*** SUPPLIED ENTRIES Section Begins ***

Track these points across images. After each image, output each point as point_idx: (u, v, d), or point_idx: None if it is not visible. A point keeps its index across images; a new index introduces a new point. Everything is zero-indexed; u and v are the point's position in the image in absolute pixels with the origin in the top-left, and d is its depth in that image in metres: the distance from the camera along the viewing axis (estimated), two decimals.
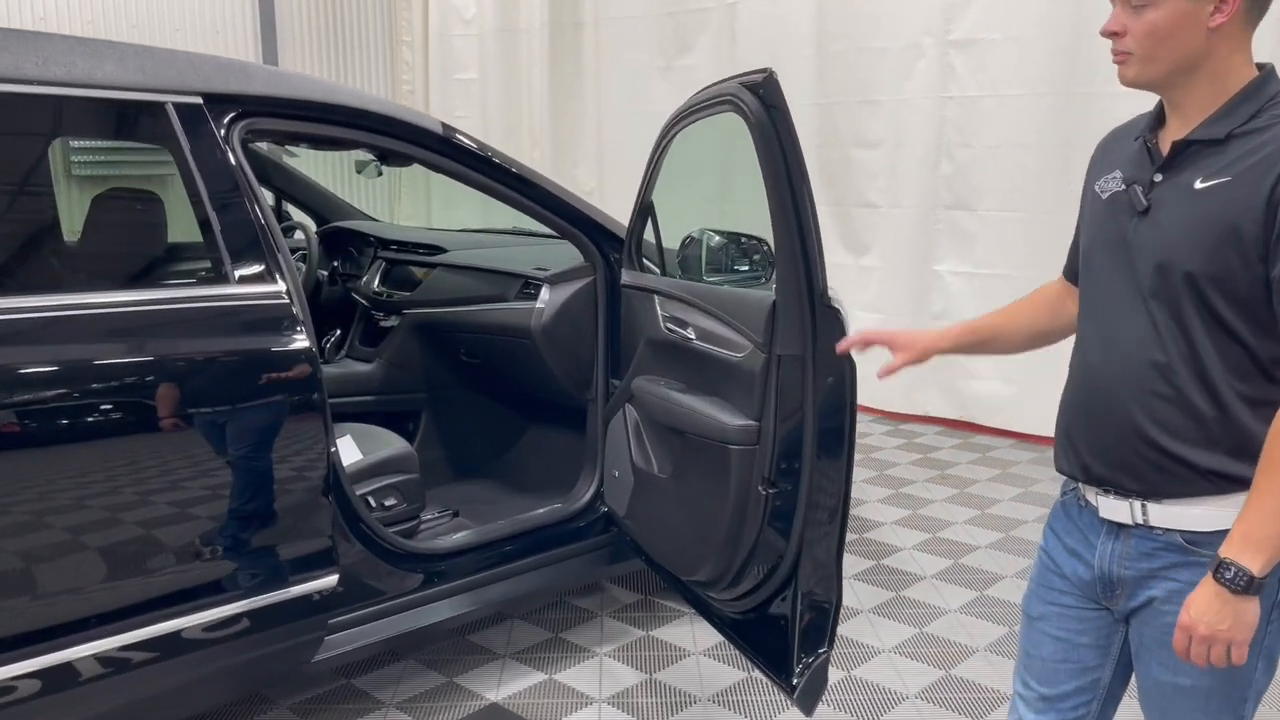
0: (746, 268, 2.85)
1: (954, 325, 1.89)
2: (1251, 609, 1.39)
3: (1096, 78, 5.03)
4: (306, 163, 5.46)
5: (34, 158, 2.41)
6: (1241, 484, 1.43)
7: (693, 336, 2.59)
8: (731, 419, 2.34)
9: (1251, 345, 1.43)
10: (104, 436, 2.15)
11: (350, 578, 2.57)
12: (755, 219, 2.47)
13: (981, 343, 1.87)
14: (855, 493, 4.65)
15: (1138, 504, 1.52)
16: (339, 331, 3.74)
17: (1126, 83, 1.50)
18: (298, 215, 4.34)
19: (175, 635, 2.21)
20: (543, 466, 3.59)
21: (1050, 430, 1.70)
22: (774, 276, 2.28)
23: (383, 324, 3.74)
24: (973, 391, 5.88)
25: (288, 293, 2.41)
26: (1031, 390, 5.59)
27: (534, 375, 3.32)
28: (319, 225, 4.19)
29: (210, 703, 2.60)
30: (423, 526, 3.05)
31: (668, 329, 2.71)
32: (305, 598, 2.43)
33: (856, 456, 5.06)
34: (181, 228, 2.48)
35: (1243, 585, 1.37)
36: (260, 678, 2.60)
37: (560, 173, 7.71)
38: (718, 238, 2.86)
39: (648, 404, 2.74)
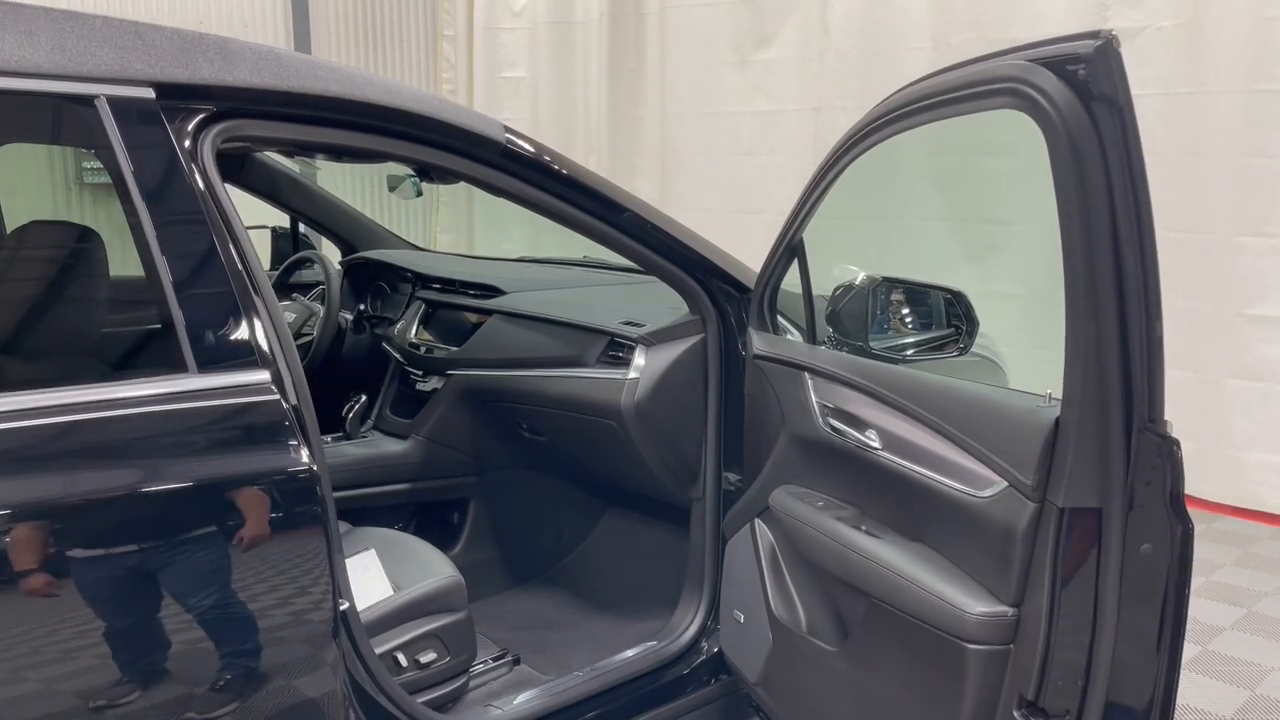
0: (930, 330, 2.02)
1: None
2: None
3: None
4: (331, 175, 4.69)
5: None
6: None
7: (877, 445, 1.73)
8: (970, 600, 1.47)
9: None
10: (29, 597, 1.36)
11: None
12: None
13: None
14: None
15: None
16: (364, 397, 2.90)
17: None
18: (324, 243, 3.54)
19: None
20: (628, 580, 2.74)
21: None
22: (1064, 384, 1.39)
23: (421, 387, 2.88)
24: None
25: (277, 380, 1.59)
26: (1200, 445, 4.67)
27: (620, 463, 2.48)
28: (345, 255, 3.38)
29: None
30: (473, 683, 2.22)
31: (829, 427, 1.87)
32: None
33: None
34: (131, 283, 1.68)
35: None
36: None
37: (618, 182, 6.89)
38: (892, 288, 2.03)
39: (799, 534, 1.89)
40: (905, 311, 2.15)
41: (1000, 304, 5.34)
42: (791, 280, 2.24)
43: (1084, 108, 1.28)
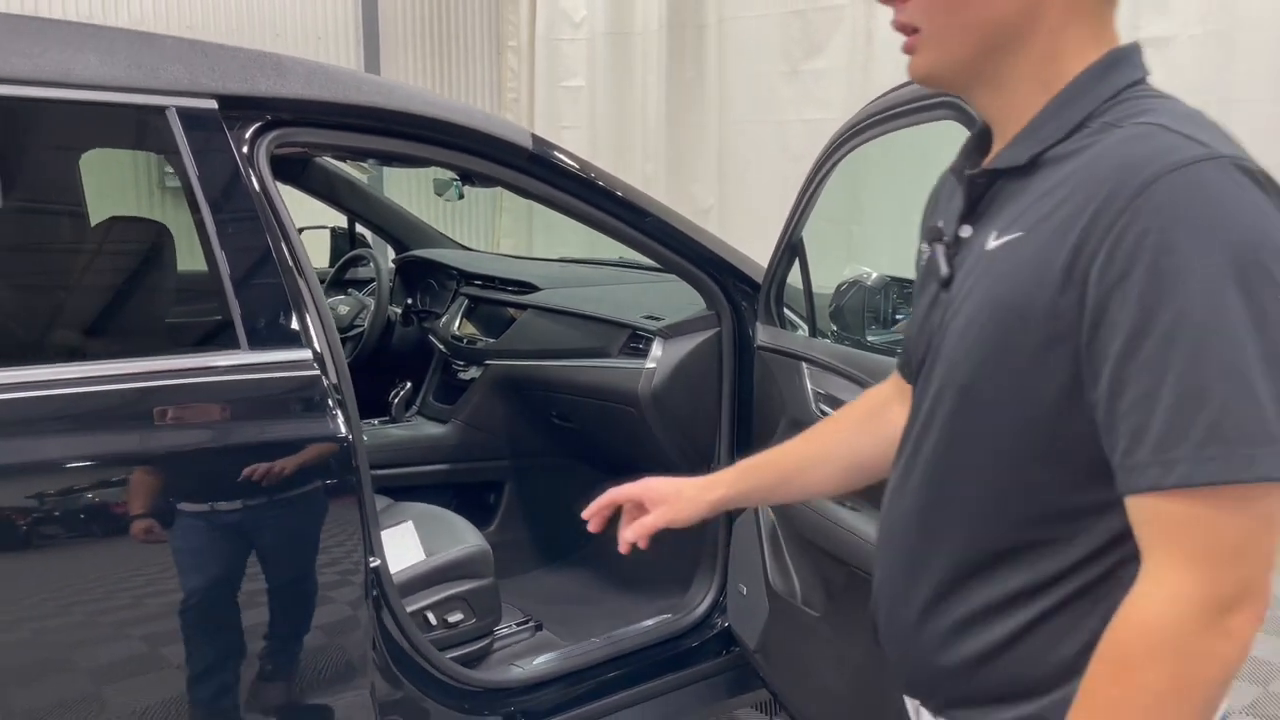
0: None
1: (732, 467, 1.36)
2: None
3: None
4: (396, 181, 4.94)
5: (29, 182, 1.88)
6: (1012, 700, 0.94)
7: None
8: None
9: (1051, 489, 0.91)
10: (92, 548, 1.59)
11: None
12: None
13: (775, 484, 1.35)
14: None
15: (914, 704, 1.10)
16: (409, 384, 3.13)
17: (919, 80, 0.99)
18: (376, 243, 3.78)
19: None
20: (648, 559, 2.90)
21: None
22: None
23: (462, 376, 3.11)
24: None
25: (319, 358, 1.80)
26: None
27: (640, 449, 2.65)
28: (398, 253, 3.61)
29: None
30: (497, 644, 2.41)
31: (820, 411, 2.02)
32: None
33: None
34: (194, 270, 1.91)
35: None
36: None
37: (676, 189, 7.08)
38: (889, 284, 2.17)
39: (792, 511, 2.05)
40: (901, 305, 2.29)
41: None
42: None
43: None
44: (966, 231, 0.99)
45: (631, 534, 1.32)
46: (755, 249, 2.55)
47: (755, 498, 1.46)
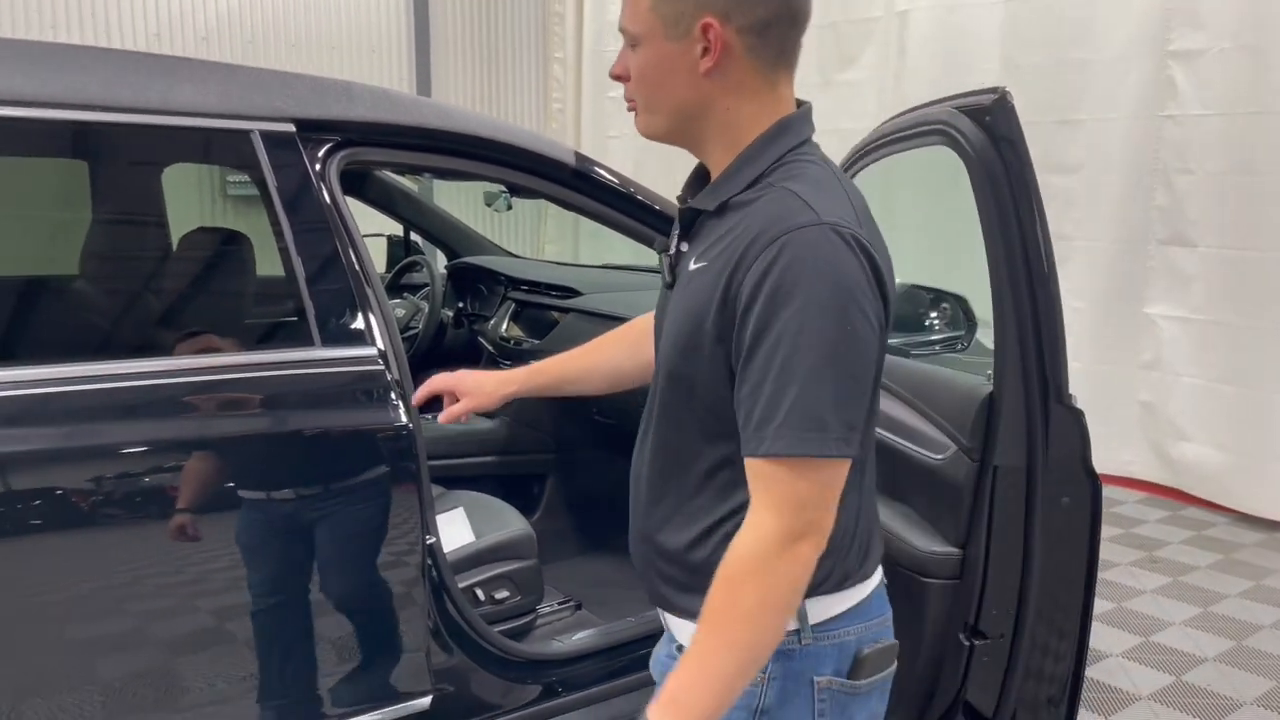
0: (939, 330, 2.32)
1: (525, 368, 1.73)
2: None
3: None
4: (449, 193, 5.17)
5: (117, 196, 2.11)
6: (690, 596, 1.26)
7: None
8: (926, 542, 1.80)
9: (726, 442, 1.22)
10: (189, 528, 1.81)
11: (447, 694, 2.15)
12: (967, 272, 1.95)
13: (557, 384, 1.73)
14: None
15: (660, 611, 1.41)
16: None
17: (642, 134, 1.32)
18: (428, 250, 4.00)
19: None
20: None
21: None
22: (993, 362, 1.71)
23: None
24: (1181, 455, 5.09)
25: (383, 355, 2.01)
26: (1250, 460, 4.78)
27: None
28: (450, 260, 3.84)
29: None
30: (539, 621, 2.61)
31: None
32: None
33: None
34: (271, 275, 2.13)
35: None
36: None
37: None
38: (910, 290, 2.34)
39: None
40: (924, 312, 2.46)
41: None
42: None
43: (992, 145, 1.60)
44: (684, 248, 1.30)
45: (445, 418, 1.73)
46: None
47: (542, 391, 1.75)
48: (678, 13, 1.19)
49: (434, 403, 1.93)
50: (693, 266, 1.24)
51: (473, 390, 1.74)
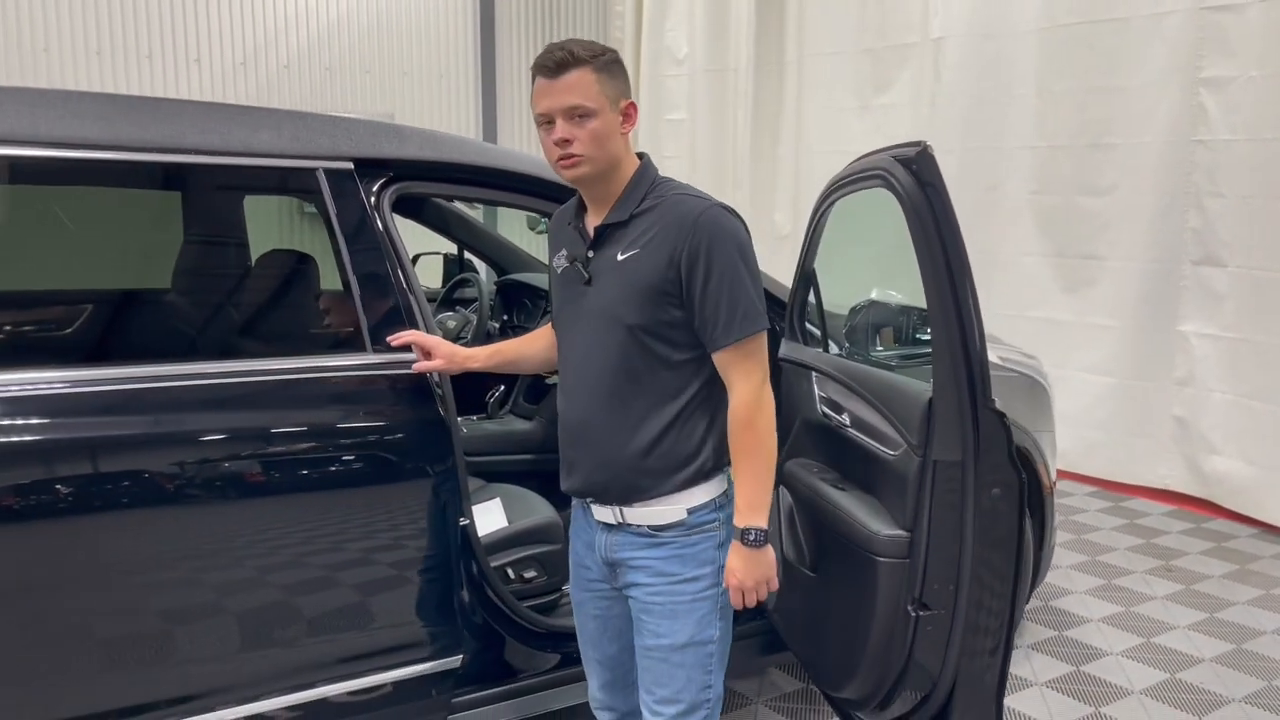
0: (926, 341, 2.58)
1: (485, 347, 2.30)
2: (770, 554, 1.88)
3: None
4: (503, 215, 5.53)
5: (211, 224, 2.48)
6: (678, 484, 1.88)
7: (847, 423, 2.34)
8: (881, 527, 2.07)
9: (679, 367, 1.87)
10: (252, 500, 2.16)
11: (478, 656, 2.48)
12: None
13: (510, 363, 2.31)
14: (1060, 580, 4.21)
15: (617, 509, 1.93)
16: (503, 387, 3.69)
17: (576, 180, 1.88)
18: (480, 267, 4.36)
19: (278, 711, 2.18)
20: None
21: None
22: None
23: (547, 381, 3.66)
24: (1213, 469, 5.22)
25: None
26: (1278, 474, 4.90)
27: None
28: (499, 276, 4.19)
29: None
30: (564, 600, 2.92)
31: (823, 412, 2.48)
32: (427, 677, 2.36)
33: (1064, 537, 4.66)
34: (333, 292, 2.49)
35: (761, 540, 1.86)
36: None
37: (758, 215, 7.53)
38: (893, 307, 2.60)
39: (799, 492, 2.50)
40: (906, 324, 2.72)
41: (1097, 335, 5.65)
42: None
43: (919, 188, 1.88)
44: (593, 254, 1.89)
45: (418, 368, 2.25)
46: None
47: (498, 370, 2.33)
48: (615, 95, 1.84)
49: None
50: (621, 257, 1.85)
51: (445, 356, 2.25)
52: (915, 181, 1.88)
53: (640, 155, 1.93)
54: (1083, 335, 5.73)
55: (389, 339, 2.26)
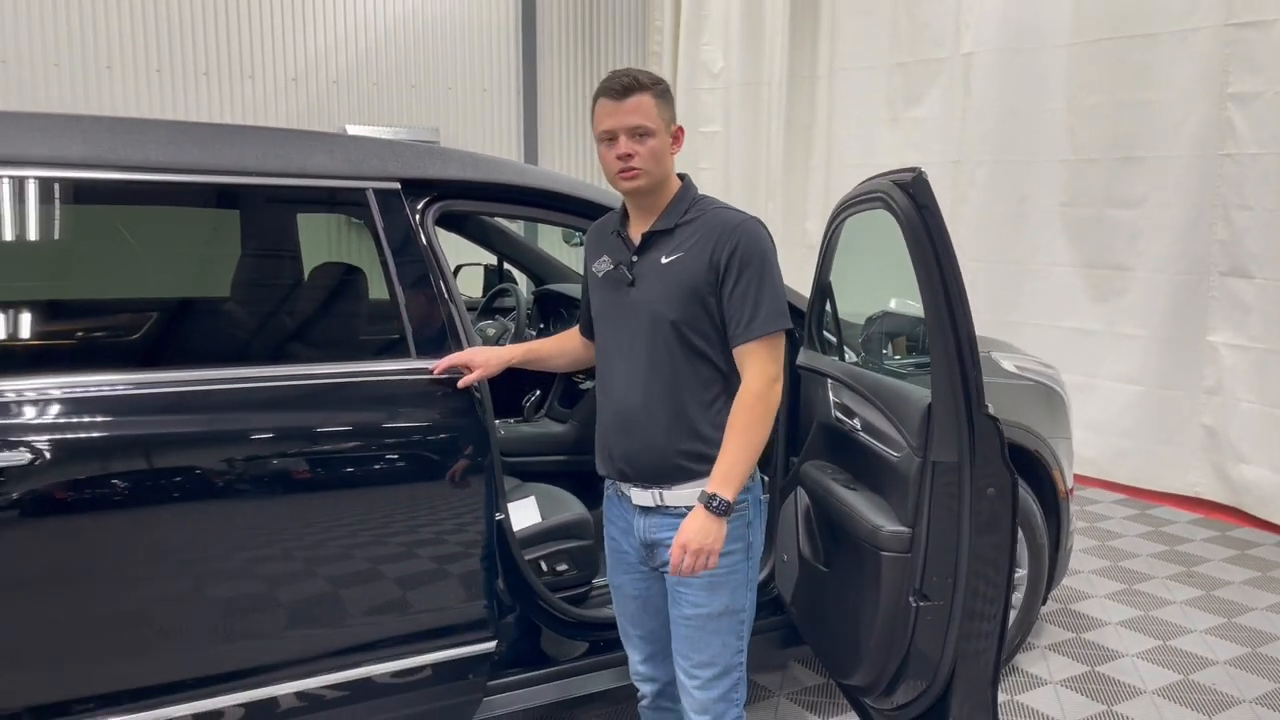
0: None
1: (519, 346, 2.56)
2: (724, 526, 2.03)
3: None
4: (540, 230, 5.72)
5: (267, 239, 2.69)
6: (707, 462, 2.07)
7: (858, 427, 2.49)
8: (884, 523, 2.22)
9: (713, 360, 2.10)
10: (302, 493, 2.34)
11: (511, 642, 2.65)
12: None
13: (539, 361, 2.56)
14: (1081, 584, 4.31)
15: (657, 491, 2.14)
16: (539, 392, 3.88)
17: (633, 191, 2.11)
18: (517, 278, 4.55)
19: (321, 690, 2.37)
20: None
21: None
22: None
23: (581, 386, 3.84)
24: (1241, 476, 5.28)
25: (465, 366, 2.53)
26: None
27: None
28: (536, 286, 4.38)
29: None
30: (593, 593, 3.09)
31: (836, 417, 2.63)
32: (464, 660, 2.53)
33: (1087, 543, 4.75)
34: (380, 301, 2.68)
35: (723, 509, 2.01)
36: None
37: (790, 226, 7.67)
38: (907, 317, 2.74)
39: (813, 492, 2.65)
40: (912, 334, 2.85)
41: (1126, 344, 5.73)
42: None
43: (916, 211, 2.03)
44: (636, 259, 2.13)
45: (463, 383, 2.45)
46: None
47: (530, 367, 2.55)
48: (668, 119, 2.11)
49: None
50: (665, 260, 2.10)
51: (482, 363, 2.46)
52: (912, 204, 2.03)
53: (681, 175, 2.17)
54: (1112, 345, 5.82)
55: (432, 368, 2.47)
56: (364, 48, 8.19)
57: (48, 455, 2.08)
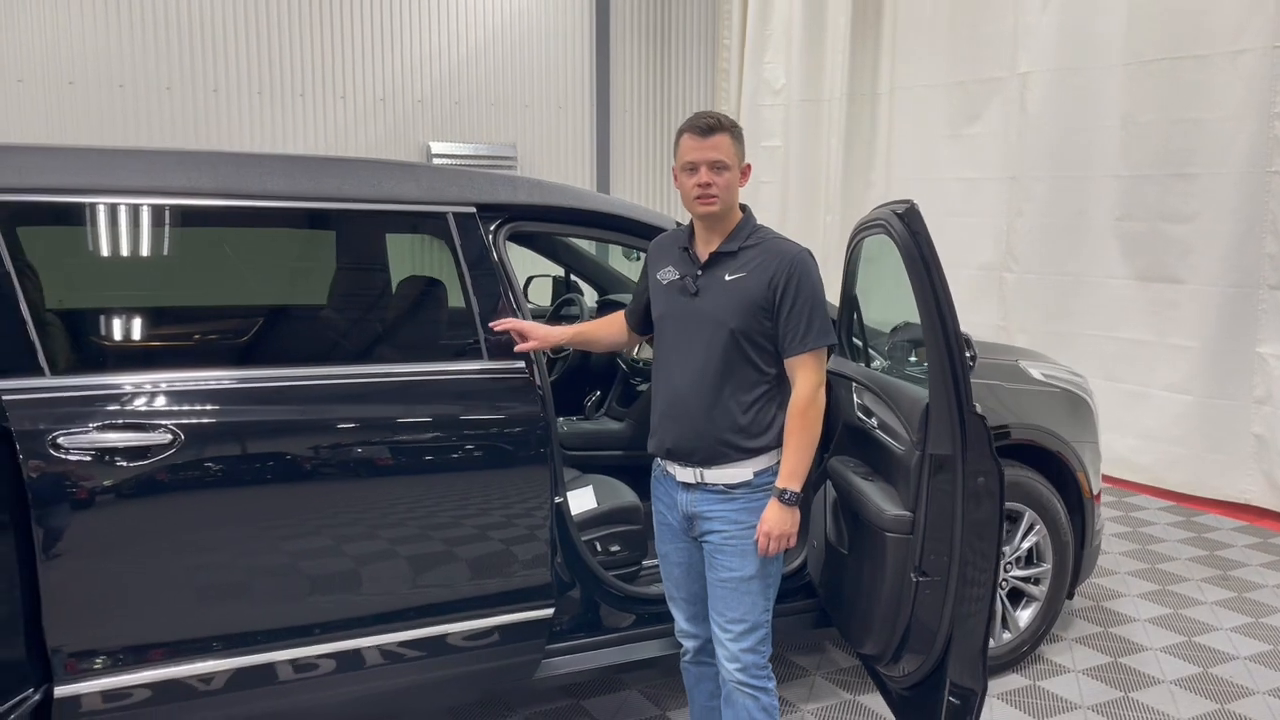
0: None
1: (570, 327, 2.97)
2: (796, 514, 2.41)
3: None
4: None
5: (360, 255, 3.09)
6: (748, 453, 2.45)
7: (875, 425, 2.79)
8: (890, 508, 2.53)
9: (759, 366, 2.44)
10: (396, 476, 2.72)
11: (567, 611, 3.01)
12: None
13: (585, 343, 3.01)
14: (1116, 584, 4.51)
15: (699, 470, 2.49)
16: (599, 392, 4.25)
17: (706, 215, 2.45)
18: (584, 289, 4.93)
19: (391, 647, 2.75)
20: None
21: None
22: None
23: (638, 388, 4.20)
24: None
25: (529, 368, 2.90)
26: None
27: None
28: (600, 296, 4.75)
29: (452, 700, 3.14)
30: (642, 573, 3.43)
31: (859, 416, 2.93)
32: (525, 624, 2.89)
33: (1127, 546, 4.94)
34: (457, 310, 3.06)
35: (793, 500, 2.40)
36: (486, 686, 3.08)
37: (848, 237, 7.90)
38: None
39: (838, 484, 2.96)
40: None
41: (1178, 355, 5.87)
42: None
43: (911, 236, 2.33)
44: (701, 273, 2.48)
45: (520, 349, 2.81)
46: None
47: (578, 347, 3.11)
48: (740, 156, 2.47)
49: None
50: (728, 278, 2.45)
51: (539, 337, 2.83)
52: (907, 230, 2.35)
53: (743, 206, 2.53)
54: (1164, 355, 5.97)
55: (492, 324, 2.84)
56: (447, 68, 8.67)
57: (187, 438, 2.50)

*** SUPPLIED ENTRIES Section Ends ***

** YOUR INSTRUCTIONS **
Please reproduce, word for word, every line from the first line of the records above through the line containing "16: (339, 331, 3.74)", and leave out the pictures.

** EXERCISE OUTPUT **
Track these points across images. After each image, output each point as point_idx: (u, v, d), or point_idx: None if it is not visible. A point keeps its index across images; a new index introduces a new point. Everything is zero-indexed; u and v are the point's position in the image in absolute pixels with the origin in the top-left, and d is its depth in that image in metres: the distance from the camera along the viewing axis (estimated), two decimals.
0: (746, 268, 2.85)
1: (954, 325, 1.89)
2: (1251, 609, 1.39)
3: (1096, 78, 5.03)
4: (306, 163, 5.46)
5: (34, 158, 2.41)
6: (1241, 484, 1.43)
7: (693, 336, 2.59)
8: (731, 419, 2.34)
9: (1251, 345, 1.43)
10: (104, 436, 2.15)
11: (350, 578, 2.57)
12: (755, 219, 2.47)
13: (981, 343, 1.87)
14: (855, 493, 4.65)
15: (1138, 504, 1.52)
16: (339, 331, 3.74)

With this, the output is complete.